Medical Assistant | Eva Koroleva

Medical assistant

The primary goal of this system is to integrate various medical databases and utilize advanced deep learning algorithms for analyzing and processing information coming from these sources.

Data and Sources

For the development of the system, we used data from several major medical databases such as PubMed, ClinicalTrials.gov, and DrugBank. These resources contain millions of scientific articles, clinical trials, and detailed information on pharmaceutical drugs.

One of the key challenges was that most of this data is presented in unstructured text formats, making automated analysis difficult. The problem was how to extract relevant information about diseases, symptoms, medications, and other medical aspects from the vast amount of scientific publications. To address this, we used classical text processing methods, language models, and Named Entity Recognition (NER).

Neo4j Graph Database

One of the key components of the project’s architecture was the Neo4j graph database. This tool was perfect for modeling relationships between various medical entities such as diseases, symptoms, medications, medical research, and their outcomes.

Neo4j Node Example

In traditional relational databases, it is difficult to model such complex relationships, whereas a graph model allowed us to represent data as graphs, where nodes represent different entities and edges represent their connections. For example, a disease node could automatically link to a symptom node and a medication node used to treat that disease.

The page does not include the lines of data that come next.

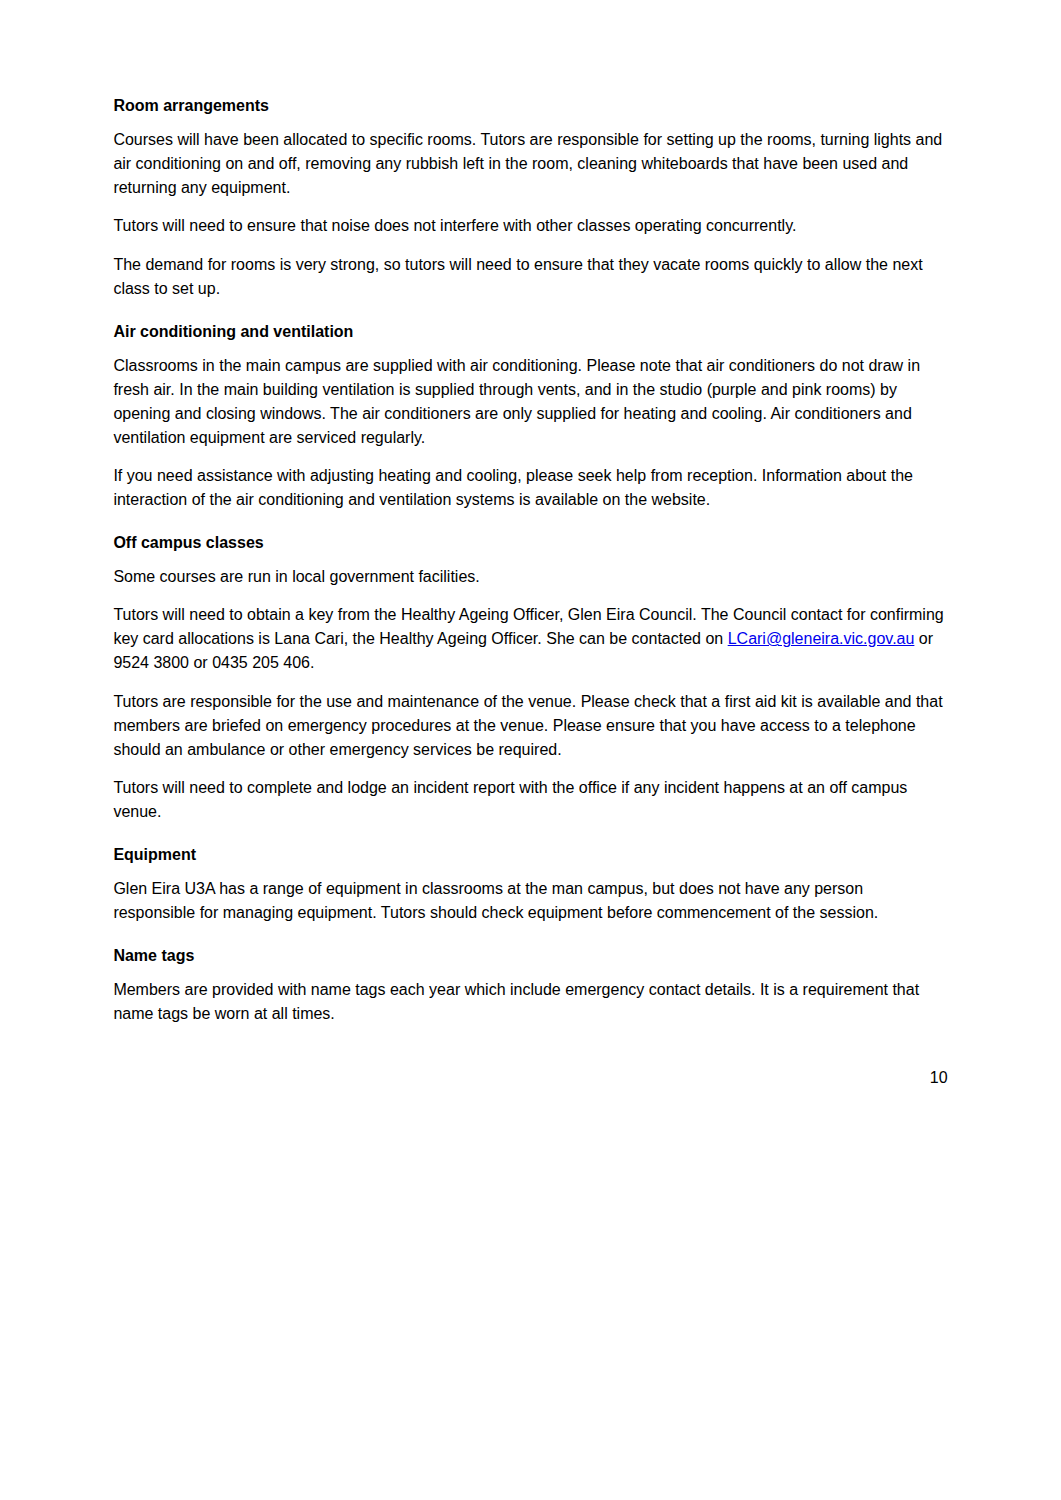Room arrangements
Courses will have been allocated to specific rooms. Tutors are responsible for setting up the rooms, turning lights and air conditioning on and off, removing any rubbish left in the room, cleaning whiteboards that have been used and returning any equipment.
Tutors will need to ensure that noise does not interfere with other classes operating concurrently.
The demand for rooms is very strong, so tutors will need to ensure that they vacate rooms quickly to allow the next class to set up.
Air conditioning and ventilation
Classrooms in the main campus are supplied with air conditioning. Please note that air conditioners do not draw in fresh air. In the main building ventilation is supplied through vents, and in the studio (purple and pink rooms) by opening and closing windows. The air conditioners are only supplied for heating and cooling. Air conditioners and ventilation equipment are serviced regularly.
If you need assistance with adjusting heating and cooling, please seek help from reception. Information about the interaction of the air conditioning and ventilation systems is available on the website.
Off campus classes
Some courses are run in local government facilities.
Tutors will need to obtain a key from the Healthy Ageing Officer, Glen Eira Council. The Council contact for confirming key card allocations is Lana Cari, the Healthy Ageing Officer. She can be contacted on LCari@gleneira.vic.gov.au or 9524 3800 or 0435 205 406.
Tutors are responsible for the use and maintenance of the venue. Please check that a first aid kit is available and that members are briefed on emergency procedures at the venue. Please ensure that you have access to a telephone should an ambulance or other emergency services be required.
Tutors will need to complete and lodge an incident report with the office if any incident happens at an off campus venue.
Equipment
Glen Eira U3A has a range of equipment in classrooms at the man campus, but does not have any person responsible for managing equipment. Tutors should check equipment before commencement of the session.
Name tags
Members are provided with name tags each year which include emergency contact details. It is a requirement that name tags be worn at all times.
10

This approach enabled the system to quickly and efficiently explore connections between various medical objects. For instance, if a doctor is interested in a particular disease, the app can show not only a description of the disease but also associated symptoms, treatment methods, and ongoing research related to that disease.

Medical Text Processing and Entity Extraction

Medical publications often contain specialized terminology, which makes them difficult to understand and analyze. The challenge in processing such texts was the need for precise extraction of entities like disease names, symptoms, medications, as well as medical markers such as biomarkers or genetic factors.

To address this, we used our own transformer-based models, specifically trained to work with medical terminology. These models were trained on large volumes of medical texts, enabling them to extract the necessary information effectively. We applied NER techniques to identify and classify entities, as well as algorithms for context analysis, which improved the accuracy of entity extraction, especially for rare diseases or new drugs.

RxNorm for NER

We employed transformer-based models like BERT and its specialized versions for medical texts (something like a custom implementation of BioBERT), which showed excellent results in analyzing medical publications. It was crucial not only to extract entities but also to classify them based on their importance, reliability, and relevance to specific medical practices.

Reliability of Research

One of the most important aspects of the system was classifying scientific research based on its reliability. A doctor needs to rely on verified sources, so it was essential to solve the task of evaluating the reliability and relevance of scientific articles. We achieved this by classifying publications based on a range of factors such as research methodology, author reputation, citation count, and data quality.

For classification, we used classical machine learning methods to automatically assess the credibility and reliability of research based on these factors. This way, the app not only provided data but also added valuable context about the credibility of the information within the current medical landscape.

Data Processing and System Backend

Since the project involved working with large volumes of data, the system’s architecture was designed with scalability and performance in mind. All data was stored in two main types of databases: relational (e.g., PostgreSQL) for structured data and graph databases (e.g., Neo4j) for interconnected medical entities.

The app’s backend was built using a microservice architecture in Python, which provided flexibility and scalability. The main framework for data processing was Django, which was used to create a RESTful API that allowed the system to interact with users. All request processing occurred on the server, where data was extracted from various databases, processed using machine learning and NLP algorithms, and returned as structured responses.

For model training, we used our own computational servers with GPUs (e.g., NVIDIA Tesla V100, A100), which provided the necessary performance for efficiently handling large data volumes and fine-tuning transformer models.

Open Medical Terms Databases

A key challenge in working with medical data was the vast amount of specialized medical terminology used in scientific articles.

We developed a system that efficiently recognized and classified terms related to diseases, symptoms, medications, and other useful and important biomedical entities. To achieve this, we used ontologies like SNOMED CT (a terminology system for representing medical concepts) and ICD-10.

SNOMED CT Specification

These ontologies allowed us to standardize medical terminology and integrate data from various sources.

As a result, the system could not only extract key medical terms from texts but also correctly classify them, which increased the accuracy and usefulness of the provided data. This is especially important in the medical field, where even the slightest error in interpreting a term can lead to serious consequences.